BP, Halliburton and Transocean Lawyer Up

Monday, June 07, 2010
Jamie Gorelick

Corporations facing investigations and lawsuits as a result of the Gulf of Mexico oil spill are putting their financial largesse to use.

 
BP, which was leasing the Deepwater Horizon oil platform when it exploded and sunk, has retained the international firm WilmerHale. One of the firm’s partners is Jamie Gorelick, who served as a deputy attorney general in the U.S. Department of Justice during the Clinton administration and as a member of the 9/11 Commission. BP is hoping Gorelick’s insider experience will help them prepare for the criminal investigation that Attorney General Eric Holder is launching into the accident.
 
Transocean Ltd., owner of the Deepwater Horizon, has recruited Skadden, Arps, Slate, Meagher & Flom, while Halliburton Co., which performed work on the oil well at the bottom of the ocean, has hired Patton Boggs.

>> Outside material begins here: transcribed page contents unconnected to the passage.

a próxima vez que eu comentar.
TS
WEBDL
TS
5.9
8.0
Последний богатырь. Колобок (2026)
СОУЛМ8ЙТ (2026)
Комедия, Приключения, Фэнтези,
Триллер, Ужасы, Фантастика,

Jeffrey Turner, a partner at Patton Boggs, has experience representing other companies under investigation by the House Energy and Commerce Committee, which may conduct its own investigation into the disaster.
 
Since the April 20 accident that has spilled millions of gallons of oil into the gulf, Halliburton has ramped up its campaign contributions to key lawmakers. The company donated $17,000 in May, including donations to seven members of Congress who serve on committees that are likely to examine the oil spill.